Can you resume the WiGRAPH Rising Stars page below, continuing it from its last sentence?

**PASSAGE SHOWN:**
%%
Meet the 9 up-and-coming researchers selected to participate in WiGRAPH’s Rising Stars program, a two-year program of mentorship and workshops co-located with SIGGRAPH 2026 and 2027 to explore potential career trajectories as they enter the job market.
Click on any of our Rising Stars to learn more about them!
Shrisha Bharadwaj
Max-Planck Institute for Intelligent Systems
Chang Yue
University of Toronto
Jialin Huang 黄佳琳
George Mason University
Ziqi Huang
Nanyang Technological University, MMLab@NTU
Jiye Lee
Seoul National University
Guying Lin
Carnegie Mellon University
Maxine Perroni-Scharf
MIT
Yingsi Qin
Carnegie Mellon University
Hang "Hesper" Yin
UCSD
Meet Shrisha Bharadwaj
Research Vision: My research interests lie at the intersection of physically based rendering, neural rendering, and generative modeling. More specifically, I am interested in building models that can render highly realistic scenes with diverse materials and complex light transport. Image synthesis has advanced rapidly with latent diffusion models, which can generate plausible images that span a wide range of objects, materials, and environments. However, these models are primarily optimized for perceptual plausibility rather than physical simulation, and therefore do not inherently guarantee correct lighting, or consistency across viewpoints. In contrast, physically based rendering can produce images that remain consistent across viewpoints and illumination changes, given geometry, materials and lighting. My broader interest is to build neural renderers by incorporating physically based principles into generative models. Further, to study how to synthesize plausible and consistent light transport effects, to explore them for asset extraction and scene representation, and to finally move toward learned forward renderers that have both realism and fine-grained control.
%%
**RECORDED INFORMATION:**
%%
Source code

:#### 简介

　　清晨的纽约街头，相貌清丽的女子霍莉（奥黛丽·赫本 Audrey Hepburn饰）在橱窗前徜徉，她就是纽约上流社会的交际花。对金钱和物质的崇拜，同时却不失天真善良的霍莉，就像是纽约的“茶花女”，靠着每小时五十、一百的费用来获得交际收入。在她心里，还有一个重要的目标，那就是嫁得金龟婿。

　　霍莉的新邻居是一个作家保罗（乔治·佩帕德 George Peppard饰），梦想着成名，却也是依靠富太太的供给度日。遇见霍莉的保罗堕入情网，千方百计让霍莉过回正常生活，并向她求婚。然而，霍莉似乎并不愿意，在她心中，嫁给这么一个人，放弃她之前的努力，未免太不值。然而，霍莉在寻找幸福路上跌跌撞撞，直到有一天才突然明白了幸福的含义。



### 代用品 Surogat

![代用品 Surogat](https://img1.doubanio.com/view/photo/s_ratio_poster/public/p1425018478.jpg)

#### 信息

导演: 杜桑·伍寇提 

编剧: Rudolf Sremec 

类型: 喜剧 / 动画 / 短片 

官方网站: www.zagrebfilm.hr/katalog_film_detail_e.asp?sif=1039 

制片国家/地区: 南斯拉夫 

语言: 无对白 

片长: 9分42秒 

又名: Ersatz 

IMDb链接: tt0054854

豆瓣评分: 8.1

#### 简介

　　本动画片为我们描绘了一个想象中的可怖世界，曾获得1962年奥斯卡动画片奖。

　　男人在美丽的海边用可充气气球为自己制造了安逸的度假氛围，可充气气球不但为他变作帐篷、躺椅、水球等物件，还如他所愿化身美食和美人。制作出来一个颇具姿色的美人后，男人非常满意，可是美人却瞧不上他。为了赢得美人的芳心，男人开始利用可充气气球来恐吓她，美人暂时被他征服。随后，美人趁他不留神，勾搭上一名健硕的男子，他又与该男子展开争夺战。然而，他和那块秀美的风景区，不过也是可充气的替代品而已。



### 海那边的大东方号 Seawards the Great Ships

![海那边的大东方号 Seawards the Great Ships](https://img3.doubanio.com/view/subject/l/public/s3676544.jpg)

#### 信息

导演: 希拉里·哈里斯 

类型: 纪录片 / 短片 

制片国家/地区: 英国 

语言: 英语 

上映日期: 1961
%%
**REPLY TO THE EXERCISE:**
Bio: Shrisha Bharadwaj is a PhD student at the Max Planck Institute for Intelligent Systems (MPI-IS) advised by Dr. Michael J Black and Dr. Victoria Fernandez Abrevaya. Prior to that, she worked as a research intern at MPI-IS for 2 years. She earned her masters in Machine Learning from the University of Tuebingen, and did her masters thesis under the supervision of Prof. Andreas Geiger. She interned at the Indian Institute of Science (IISc), prior to her masters under Prof. Soma Biswas and completed her bachelors in engineering at BMS College of Engineering. Apart from research, she is an amateur powerlifter, enjoys reading, and is a fan of fountain pens.
Meet Chang Yue
Research Vision: My research sits at the intersection of computer graphics and machine learning, where I develop mathematical representations for understanding and predicting physical phenomena. My long-term goal is to build computational models that efficiently capture and simulate the complex physical behaviors we observe in the real world, enabling digital systems to reason about geometry, motion, and physical interactions in a unified way. To achieve this goal, I combine mathematical structure with data-driven learning. One direction of my work extends spectral methods from individual shapes to entire shape families, providing compact and transferable descriptions of geometry and dynamics. Another focuses on representing discontinuities such as cuts, creases, and fractures, allowing neural models to capture non-smooth physical behavior while remaining differentiable and trainable. More recently, I have explored learning reduced dynamical systems directly from data through low-rank operator representations that enable efficient prediction and control. Together, these efforts bridge geometry, physics, and learning, creating models that generalize across shapes, capture complex physical behavior, and scale to applications in simulation, design, robotics, and interactive digital environments.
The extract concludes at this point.